* What this task involves:
I need the records below restated word for word, without their pictures.

(Beginning of Data supplied)

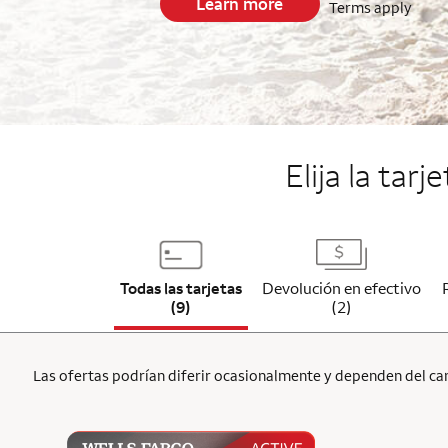
Learn more
Terms apply
End item #1 of 5
Elija la tar
Todas las tarjetas
Devolución en efectivo
(9)
(2)
Las ofertas podrían diferir ocasionalmente y dependen del cana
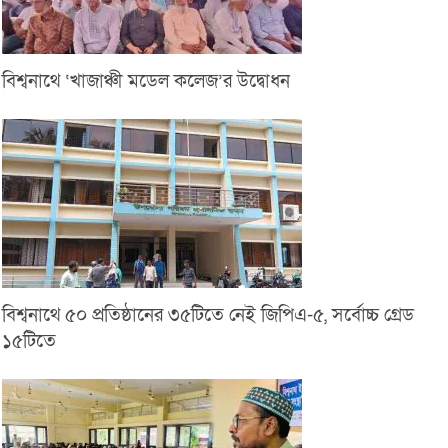
বিশ্বনাথে ‘খাজাঞ্চী মডেল কলেজ’র উদ্বোধন
বিশ্বনাথে ৫০ প্রতিষ্ঠানের ৩৫টিতে নেই জিপিএ-৫, সর্বোচ্চ গ্রেড
১৫টিতে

(End of Data supplied)

* Output of the task:
Learn more
Terms apply
End item #1 of 5
Elija la tar
Todas las tarjetas
Devolución en efectivo
(9)
(2)
Las ofertas podrían diferir ocasionalmente y dependen del cana
বিশ্বনাথে ‘খাজাঞ্চী মডেল কলেজ’র উদ্বোধন
বিশ্বনাথে ৫০ প্রতিষ্ঠানের ৩৫টিতে নেই জিপিএ-৫, সর্বোচ্চ গ্রেড
১৫টিতে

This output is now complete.